For her engagement and accomplishments, Pillari was recognized this last academic year as one of the Husky 100, students from across all three UW campuses honored for making the most of their UW education.

Finding community 

Pillari said she found her communities in two clubs in particular: Her Campus and the Association for Computing Machinery. The Her Campus club was a place for women to candidly express themselves in a safe place. The club is advised by Peter Brooks, an assistant teaching professor in the School of Interdisciplinary Arts & Sciences, who also was a mentor to Pillari. 

More than just a club, ACM is a chapter of a professional tech organization.
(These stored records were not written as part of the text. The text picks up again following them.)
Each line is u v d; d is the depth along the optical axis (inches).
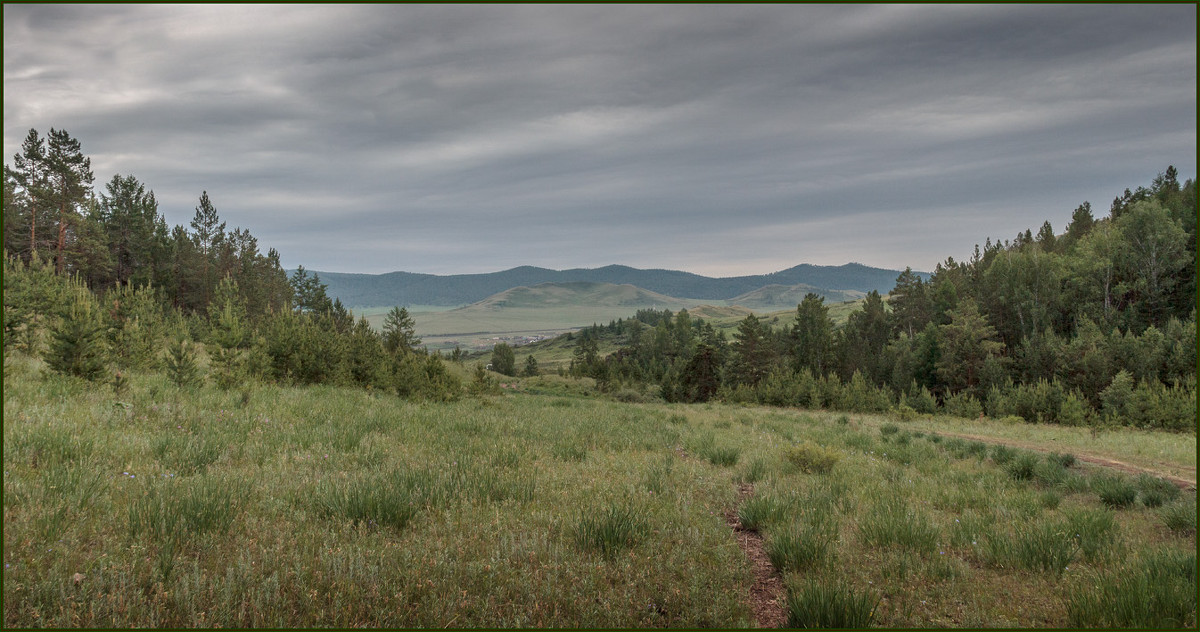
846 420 1042.1
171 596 154.4
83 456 275.6
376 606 161.2
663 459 440.5
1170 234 3243.1
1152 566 212.8
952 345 2962.6
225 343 681.6
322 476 280.8
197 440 330.3
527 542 213.5
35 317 715.4
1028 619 179.3
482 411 783.7
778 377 2191.2
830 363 3602.4
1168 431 1153.4
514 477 323.0
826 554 226.4
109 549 177.5
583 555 209.6
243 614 148.0
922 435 763.4
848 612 170.1
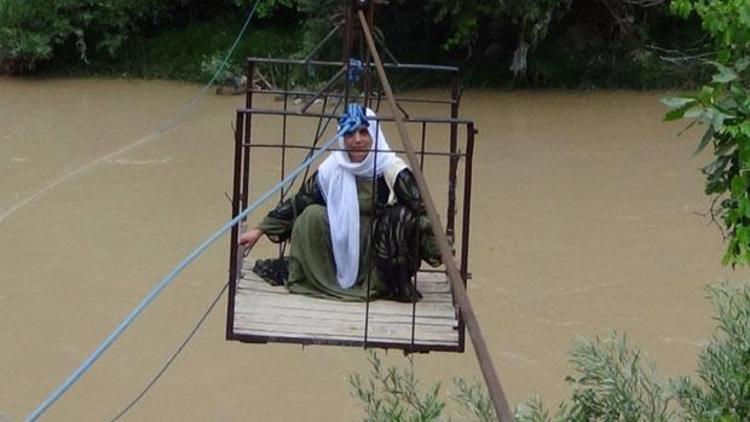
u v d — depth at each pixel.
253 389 8.62
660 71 16.27
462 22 15.64
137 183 12.22
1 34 16.53
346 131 5.27
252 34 17.52
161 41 17.47
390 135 13.73
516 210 11.49
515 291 9.85
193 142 13.66
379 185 5.36
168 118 14.72
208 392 8.58
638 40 16.42
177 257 10.46
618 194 11.98
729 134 3.82
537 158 13.11
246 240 5.48
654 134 14.11
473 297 9.74
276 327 4.93
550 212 11.47
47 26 16.73
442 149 13.32
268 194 4.57
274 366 8.91
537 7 15.39
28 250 10.55
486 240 10.78
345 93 5.73
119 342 9.14
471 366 8.70
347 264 5.30
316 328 4.95
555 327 9.30
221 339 9.23
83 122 14.50
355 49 6.54
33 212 11.37
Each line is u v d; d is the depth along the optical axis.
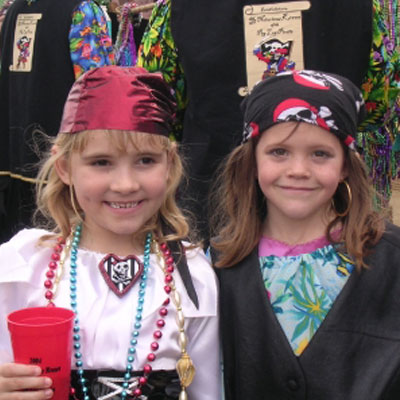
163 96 1.63
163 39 2.41
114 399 1.54
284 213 1.67
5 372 1.30
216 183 2.25
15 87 3.05
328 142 1.59
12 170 3.14
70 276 1.65
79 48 2.88
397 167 3.71
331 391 1.53
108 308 1.62
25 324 1.32
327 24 2.18
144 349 1.59
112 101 1.55
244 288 1.69
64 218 1.74
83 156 1.57
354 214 1.68
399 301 1.56
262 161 1.66
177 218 1.80
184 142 2.38
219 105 2.27
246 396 1.63
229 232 1.84
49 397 1.32
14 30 3.04
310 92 1.59
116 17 3.70
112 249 1.71
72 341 1.47
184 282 1.69
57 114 2.97
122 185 1.54
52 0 2.92
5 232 3.29
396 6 3.19
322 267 1.65
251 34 2.23
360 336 1.55
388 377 1.49
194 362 1.67
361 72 2.21
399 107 2.82
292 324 1.62
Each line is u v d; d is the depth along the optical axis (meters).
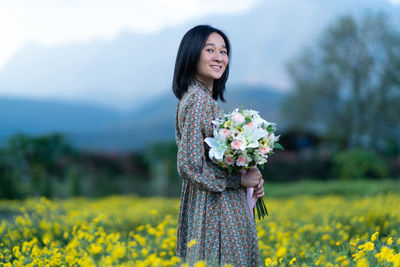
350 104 24.25
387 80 24.08
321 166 22.02
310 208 7.84
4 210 8.37
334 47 25.00
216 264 2.22
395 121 23.66
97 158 22.92
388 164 21.45
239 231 2.32
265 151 2.29
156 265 2.16
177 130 2.56
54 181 16.11
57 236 4.16
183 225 2.48
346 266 2.36
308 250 3.28
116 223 5.40
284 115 25.81
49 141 15.47
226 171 2.33
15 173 14.77
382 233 4.05
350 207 6.72
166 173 19.95
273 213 6.76
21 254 3.21
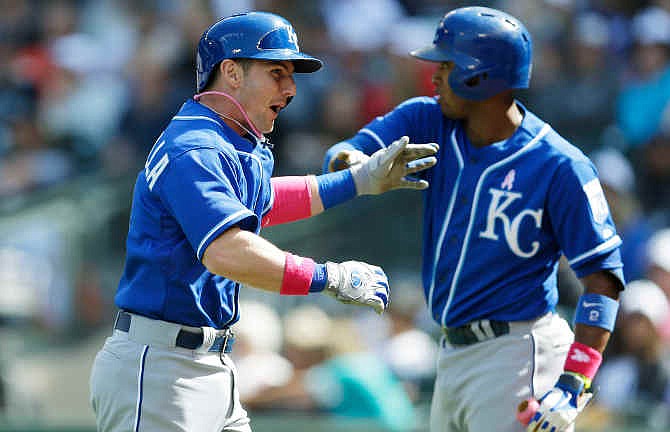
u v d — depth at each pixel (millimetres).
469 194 14508
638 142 31594
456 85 14297
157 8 37375
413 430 24672
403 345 26797
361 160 14805
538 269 14414
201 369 13297
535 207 14188
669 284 26578
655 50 32156
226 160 12867
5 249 33344
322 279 12602
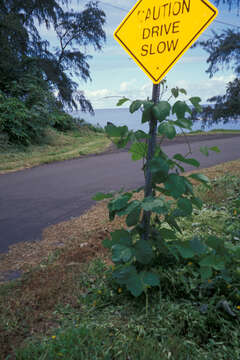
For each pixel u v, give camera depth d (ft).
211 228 10.73
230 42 56.75
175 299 6.86
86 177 23.99
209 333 5.98
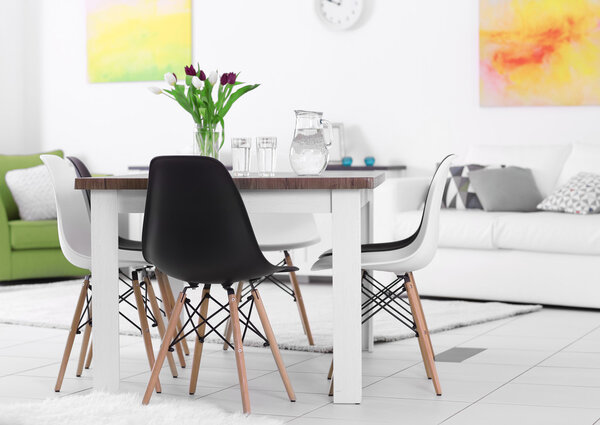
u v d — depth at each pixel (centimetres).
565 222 491
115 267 304
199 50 693
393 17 637
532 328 437
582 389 309
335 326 291
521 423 264
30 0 745
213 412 270
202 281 288
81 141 734
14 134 745
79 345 399
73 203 333
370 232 384
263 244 385
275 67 668
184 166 272
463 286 521
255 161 669
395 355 373
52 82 741
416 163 634
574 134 595
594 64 588
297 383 324
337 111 653
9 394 307
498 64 609
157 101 707
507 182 552
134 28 710
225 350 388
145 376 336
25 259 610
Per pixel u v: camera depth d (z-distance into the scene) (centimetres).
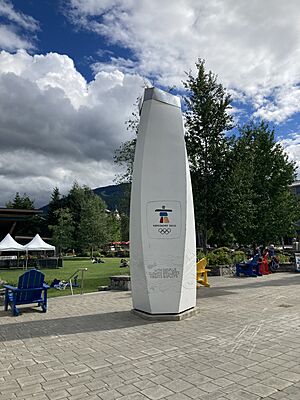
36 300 855
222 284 1348
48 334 645
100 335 627
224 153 1975
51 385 410
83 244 5384
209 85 2016
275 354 492
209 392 376
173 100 803
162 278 740
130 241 800
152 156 771
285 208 2558
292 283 1341
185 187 772
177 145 784
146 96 798
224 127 2014
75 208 6531
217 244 2491
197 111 2003
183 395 371
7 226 2820
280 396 361
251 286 1269
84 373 445
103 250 6119
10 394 388
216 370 438
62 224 5488
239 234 2247
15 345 580
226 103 1997
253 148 2283
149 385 400
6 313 849
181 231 755
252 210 2078
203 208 1902
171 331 636
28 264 3256
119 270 2508
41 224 6806
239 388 383
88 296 1093
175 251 746
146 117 789
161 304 734
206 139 2006
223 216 1931
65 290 1365
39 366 477
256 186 2480
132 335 618
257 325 661
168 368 452
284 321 689
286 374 418
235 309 826
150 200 760
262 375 417
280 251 2594
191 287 778
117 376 430
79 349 548
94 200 5747
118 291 1194
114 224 5616
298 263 1856
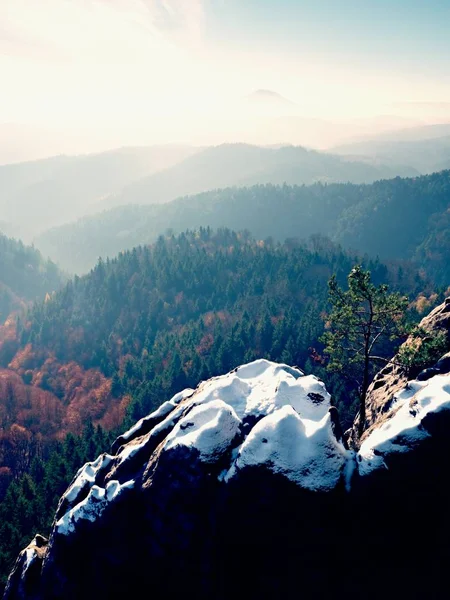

It helps students network and prepare for careers with events such as hackathons. Along with getting advice and support from mentor Arkady Retik, an associate teaching professor in the School of STEM, Pillari said she learned a lot about the tech industry. 

Pillari also gained valuable experience through her involvement with UWave Radio, the student-run station where she was both a team member and a leader. She was a member of several other organizations as well: Bothell Women in Science and Engineering; Womxn of Color Healing Circle; South Asian Student Association; and Child Rights and You. 

“My community helped me grow to be where I am today,” Pillari said. 

Along the way, she explored career possibilities through internships at Goldman Sachs and Microsoft. “I got a chance to experiment with some of these roles and ultimately chose to be a software engineer because I love coding, building things and seeing them work,” Pillari said. 

Giving back 

Pillari is still involved in the ACM club, volunteering at events and hosting mock interviews. 

“I believe in the mission, and I love the tech industry,” she said. “I recently had a lunch meeting with some of our ACM UW Bothell alumni working at Microsoft, so it is a close community.” 

In the future, Pillari wants to attend graduate school, focusing her advanced studies on artificial intelligence or cloud technologies. 

Because she graduated from UW Bothell just as the campus shifted to remote operations, Pillari celebrated at the virtual commencement. She would love to attend an in-person ceremony for the Class of 2020, whenever that might be. 

Although Pillari did not have to pivot into online courses, she knows they can be challenging. Still, she advises current students to make use of all the resources available through UW Bothell. 

“Join clubs and contribute as much as you can. Reach out to professors and club members if you need help,” she said. “The connections you make in college will last a lifetime.” 

Each year, the University of Washington selects 100 students who are making the most of their Husky experience. Thirteen UW Bothell students were recognized as part of the Husky 100 Class of 2020. What's special about a Husky 100 recipient? They dare to do. They use what they learn inside and outside the classroom to grow personally and to create change in their communities.